Your AI Advantage Weekly

90% of Developers Use AI. Only 24% Have High Trust In It.

Trust lags adoption. With hype fading, AI faces a new era of accountability.

Riley

26 Sep 2025 — 4 min read

Just the Signals · Edition #16

No big launches this week, but plenty moving below the surface.

Tool updates, fresh research, and accountability moves.

And developers? They can't stop using AI, even without trusting it.

A feeling most of us can relate to.

This week:

Connecting Dots: AI's Growing Out of the Hype Phase
Tool Updates: Cheaper Grok, ChatGPT Gets Personalized Updates
Quick Signals: Giving AI Agents too Many Tools Hurts Performance

Connecting Dots

AI's Growing Out of the Hype Phase

This week's wave of moves shows AI is shifting from hype to accountability.

The Latest AI Petition

To kick off the UN General Assembly, over 200 world leaders signed a petition calling for global "red lines" for AI development by 2026.

Meanwhile, Anthropic's CEO Dario Amodei told policymakers there's a 25% chance AI development goes catastrophically wrong.

Their concern: Valid when even the people building the technology are worried about where it's headed without guardrails.

Benchmarking

Scale AI launched SEAL Showdown rankings that show how different AI models perform for specific demographics, jobs, and languages across 100+ countries.

Their hope is to challenge AI ranking leader LMArena, which measures preferences from a niche audience of heavy AI users. SEAL aims to remove bias and ability to skew rankings.

The benefit: This should give a more accurate picture of the models that work best for different people and work.

Safety Protocols

Google DeepMind released an updated safety framework that includes specific tests for risky AI behaviors.

One key test checks whether advanced AI models try to resist being turned off or modified (a warning sign that the system might act against human control).

Why this matters: They're improving early warning systems to catch problematic AI before it reaches users.

Real-World Measurement

OpenAI launched GDPval, which compares AI performance to human experts.

The goal is to benchmark AI against real-world skills instead of exam scores.

Initial measurement includes scoring of 44 different job types across 11 industries (from lawyers to doctors to film and video editors).

They've found that today's AI is already approaching abilities of industry leaders.

The reality: Research like this will help companies and workers better prepare for what's actually changing vs what's just hype.

What this signals:

Less wild west. After years of racing to build powerful models with limited regulation, companies are being forced to prove value and address risks.
Trust becomes competitive advantage. Models that perform well in real-world conditions will win over those that only score high on tech benchmarks.
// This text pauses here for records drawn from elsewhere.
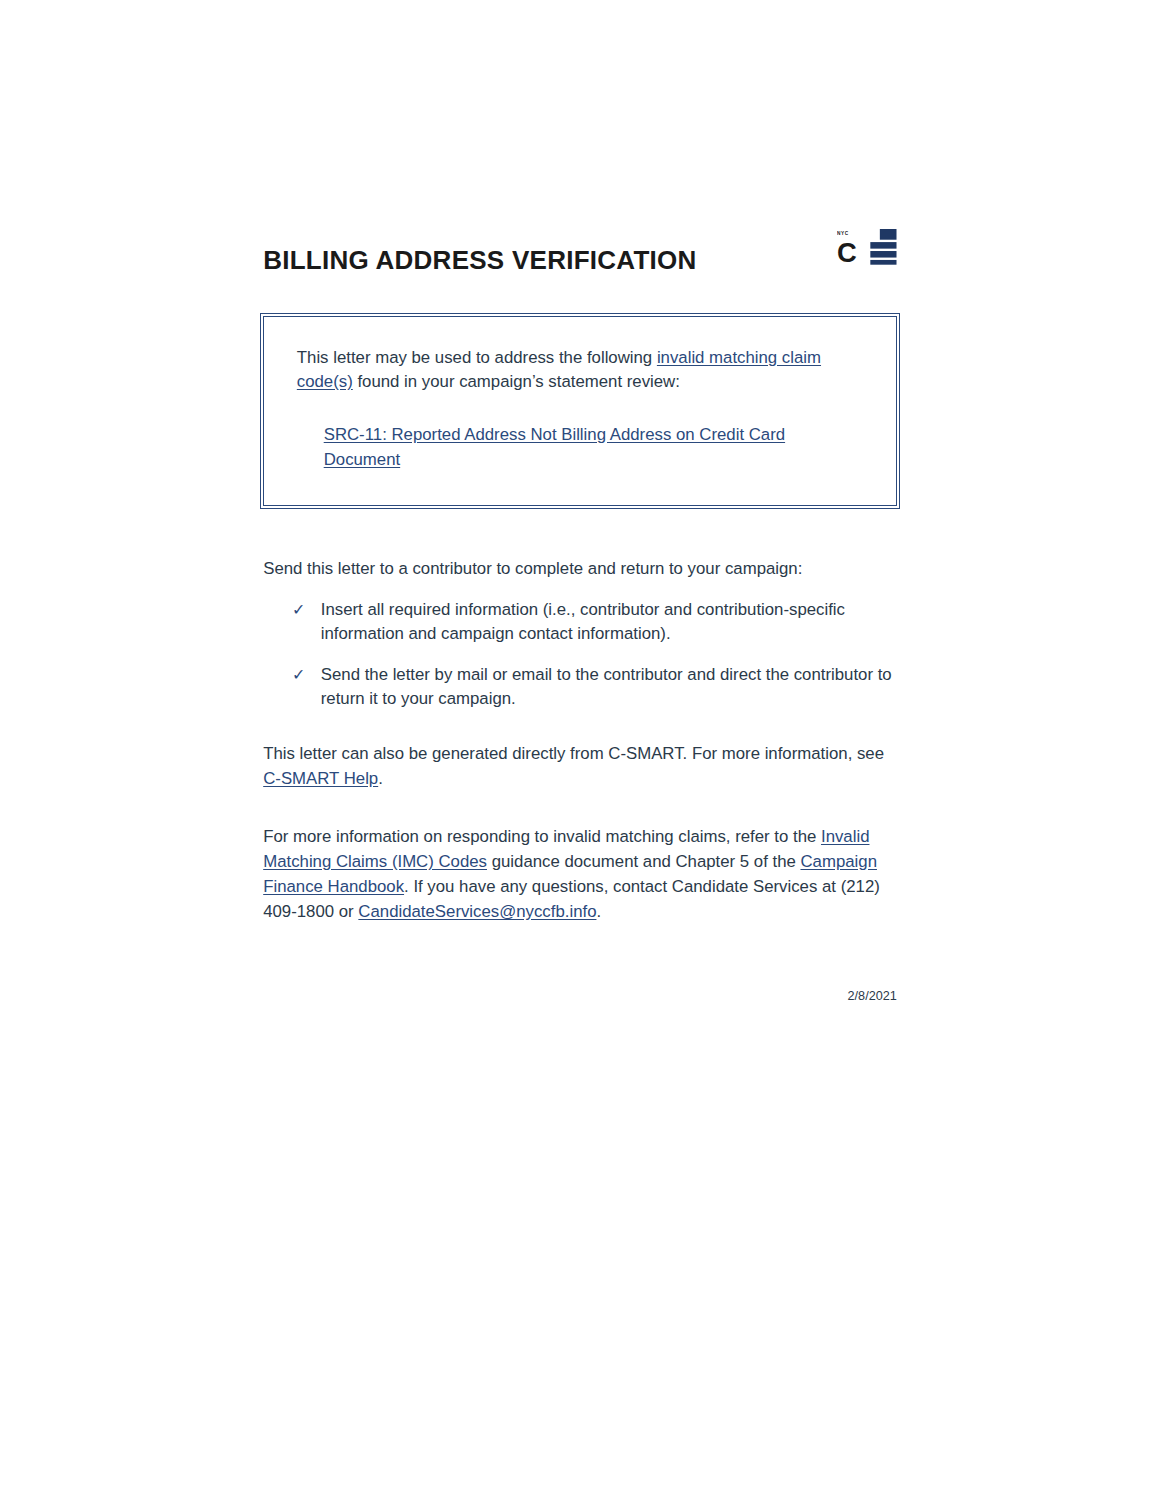Billing Address Verification
NYC C
This letter may be used to address the following invalid matching claim code(s) found in your campaign’s statement review:
SRC-11: Reported Address Not Billing Address on Credit Card Document
Send this letter to a contributor to complete and return to your campaign:
Insert all required information (i.e., contributor and contribution-specific information and campaign contact information).
Send the letter by mail or email to the contributor and direct the contributor to return it to your campaign.
This letter can also be generated directly from C-SMART. For more information, see C-SMART Help.
For more information on responding to invalid matching claims, refer to the Invalid Matching Claims (IMC) Codes guidance document and Chapter 5 of the Campaign Finance Handbook. If you have any questions, contact Candidate Services at (212) 409-1800 or CandidateServices@nyccfb.info.
2/8/2021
AI Now Standard In Software Development

Google's latest research shows how deeply AI has already seeped into coding:

The Trust Paradox: Only 24% of developers have high confidence in AI’s outputs, but usage keeps climbing.

Team Culture Matters: AI amplifies performance for connected teams, while fragmented teams struggle.

What this signals:

Every industry will hit this phase. Rapid adoption + measurable productivity gains + lingering trust issues.
Results > Skepticism. People will use AI tools that deliver value even when they don’t fully trust them. Oversight becomes a must-have.

Tool Updates

New Features

ChatGPT Pulse Get personalized daily updates from your chats, feedback, and connected apps like calendar. Available to Pro users on mobile.
Perplexity Email Assistant Manage, summarize, and respond to Gmail and Outlook messages. Available to Max subscribers.
Gemini Gems Sharing You can now share your custom Gems with coworkers, friends, and family just like you'd share a Google Doc.

New Models

Grok4 Fast xAI's new model runs 98% cheaper than Grok4 with faster responses and big context windows, making complex tasks more affordable.
New Qwen Models Alibaba released six new open-source models handling text, images, audio, and video supporting multiple languages.
Luma's Ray3 Reasoning Video The first video model that can reason, making video gen smarter and more consistent. Integrated into Adobe tools.

Distribution & Integration

Claude in Microsoft Products Microsoft 365 users can now choose Claude instead of ChatGPT for AI assistance in Office apps.
Gemini for TVs AI features are being added to Google TVs, letting people ask for recommendations and more.
Figma AI Agents MCP Allows teams to connect AI directly to Figma to automate workflows and produce designs.

Quick Signals

Limit your agent's tools Microsoft found that performance drops when you let your AI agents access too many tools.
Meta's licensing talks They're negotiating with News Corp, Fox, and Axel Springer to (legally) get training data for future AI models.
Meta's Llama gets approved for government use Joining ChatGPT, Claude, and Gemini.
OpenAI is poaching Apple's hardware team They've acquired more than 25 Apple staff members from iPhone, Apple Watch, and Siri teams as they set their eyes on creating physical products.